[Collected data]
-- -- --
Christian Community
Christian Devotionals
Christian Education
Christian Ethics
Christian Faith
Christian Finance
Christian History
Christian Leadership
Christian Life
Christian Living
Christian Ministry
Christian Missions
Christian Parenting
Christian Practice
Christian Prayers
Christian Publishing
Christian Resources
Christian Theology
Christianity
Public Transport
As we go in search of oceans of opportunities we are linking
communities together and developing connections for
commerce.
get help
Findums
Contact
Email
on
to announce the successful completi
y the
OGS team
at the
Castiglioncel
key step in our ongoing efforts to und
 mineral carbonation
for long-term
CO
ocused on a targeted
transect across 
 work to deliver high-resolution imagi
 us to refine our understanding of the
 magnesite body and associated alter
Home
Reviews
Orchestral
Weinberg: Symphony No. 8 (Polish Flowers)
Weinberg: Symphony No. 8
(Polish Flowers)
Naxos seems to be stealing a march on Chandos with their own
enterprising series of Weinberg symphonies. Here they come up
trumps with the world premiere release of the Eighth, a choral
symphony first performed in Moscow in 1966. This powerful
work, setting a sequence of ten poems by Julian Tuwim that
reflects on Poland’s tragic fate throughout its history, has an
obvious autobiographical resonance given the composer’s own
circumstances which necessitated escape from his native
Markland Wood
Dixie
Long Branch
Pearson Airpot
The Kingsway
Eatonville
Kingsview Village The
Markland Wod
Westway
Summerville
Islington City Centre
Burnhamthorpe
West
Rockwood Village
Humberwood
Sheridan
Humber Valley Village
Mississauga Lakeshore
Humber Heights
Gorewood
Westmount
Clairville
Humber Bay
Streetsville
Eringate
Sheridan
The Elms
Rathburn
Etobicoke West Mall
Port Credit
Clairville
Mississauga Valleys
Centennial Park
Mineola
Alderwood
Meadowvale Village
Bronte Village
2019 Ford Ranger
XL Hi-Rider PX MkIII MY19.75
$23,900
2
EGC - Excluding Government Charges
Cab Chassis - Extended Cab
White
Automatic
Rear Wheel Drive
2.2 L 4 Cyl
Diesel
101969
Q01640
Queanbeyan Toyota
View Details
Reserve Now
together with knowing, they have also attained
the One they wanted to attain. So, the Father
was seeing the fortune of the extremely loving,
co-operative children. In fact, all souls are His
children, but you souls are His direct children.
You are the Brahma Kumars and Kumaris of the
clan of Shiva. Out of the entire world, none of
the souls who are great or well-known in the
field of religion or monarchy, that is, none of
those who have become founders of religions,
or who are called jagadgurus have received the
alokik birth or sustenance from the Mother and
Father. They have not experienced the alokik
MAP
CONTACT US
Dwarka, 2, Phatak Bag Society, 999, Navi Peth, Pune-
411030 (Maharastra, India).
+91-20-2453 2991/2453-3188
-- -- --
## Assignment
List every line of the material above that contains the string "world", treating uppercase and lowercase letters as distinct.

## Exercise answer
trumps with the world premiere release of the Eighth, a choral
clan of Shiva. Out of the entire world, none of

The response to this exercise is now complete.